Людвиг тряхнул головой — и мгновение спустя перед камином уже сидел лохматый серый волк (предусмотрительно поджав хвост). Ещё через мгновение волк превратился обратно в человека, причём произошло это настолько быстро и просто, что Ксюха, хоть и пялилась во все глаза, так и не смогла заметить момент перехода.
— А когти? — вспомнила она. — Ты же говорил, что ключ на ноге когтями процарапывал. Значит, необязательно меняться целиком, можно и по частям? Например, отрастить себе хвост, или уши поменять на волчьи?
— Нет, с ушами не получится. Только когти, да и то ненадолго.
— Почему?
— Потому что… как бы тебе объяснить… Когти и ногти — штуки взаимозаменяемые, и почти не влияющие на работу остального организма, в них нет нервных окончаний и кровеносных сосудов. Если отрезать у волка коготь и приставить человеку, ни тот, ни другой особого дискомфорта не испытают, разве что выглядеть будут глупо. А вот если волку хвост отрубить — ему будет больно и кроваво, а человек всё равно не сможет этим хвостом полноценно вилять, мышцы не под то заточены. Ну, это если очень грубо объяснять, конечно. Так что если меняться, то только целиком. Либо один облик, либо другой, без полутонов.

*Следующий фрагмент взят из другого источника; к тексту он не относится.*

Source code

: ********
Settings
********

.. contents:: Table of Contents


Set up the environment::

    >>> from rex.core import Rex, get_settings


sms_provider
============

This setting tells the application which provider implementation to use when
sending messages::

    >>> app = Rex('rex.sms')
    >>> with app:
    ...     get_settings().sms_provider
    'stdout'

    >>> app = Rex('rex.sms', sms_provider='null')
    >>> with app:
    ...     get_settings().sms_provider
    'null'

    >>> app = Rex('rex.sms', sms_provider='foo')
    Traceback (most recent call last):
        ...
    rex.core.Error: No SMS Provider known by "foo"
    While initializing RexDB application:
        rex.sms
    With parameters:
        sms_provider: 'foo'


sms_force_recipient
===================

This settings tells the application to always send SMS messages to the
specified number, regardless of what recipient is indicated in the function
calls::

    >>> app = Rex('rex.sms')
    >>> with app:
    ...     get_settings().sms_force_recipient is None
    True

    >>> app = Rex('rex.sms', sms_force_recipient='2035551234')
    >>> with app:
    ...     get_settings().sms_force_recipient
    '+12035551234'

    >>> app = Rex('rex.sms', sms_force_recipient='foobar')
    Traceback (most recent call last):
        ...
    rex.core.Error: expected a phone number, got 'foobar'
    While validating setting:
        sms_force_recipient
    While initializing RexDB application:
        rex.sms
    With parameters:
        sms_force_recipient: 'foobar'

— Короче, ты у нас двуликий Янус.
— Типа того. И как этот самый Янус, покровитель входов, выходов и чего-то там ещё, я очень хочу узнать, каким образом ты переместилась в моё логово, не просыпаясь? Технические моменты можешь опустить, чернила в твоей татуировке я уже учуял.
— Ну… — Ксюха поплотнее запахнулась в шкуру, хотя колотить её почти перестало. А потом чуть снова не начало, потому что внезапно накатило понимание: запахи! Людвиг всё это время ощущал запахи! Значит, прямо сейчас он наверняка засёк не только тату, но и Диану, и её брата, и Фёдора (а был ли он знаком с Фёдором?), и Тимура…
Особенно Тимура! Им от Ксюхи вообще должно было пахнуть почти постоянно.
А Людвиг наверняка знал его запах.
И молчал. Всё это время молчал.
— Ксю?
— Мне просто приснился кошмар. Я захотела оказаться в безопасности и мысленно потянулась сюда. Мне так кажется. Не помню точно, я же спала. — Достаточно нейтральный ответ. Достаточно честный. Достаточно… достаточный (по крайней мере, здесь и сейчас).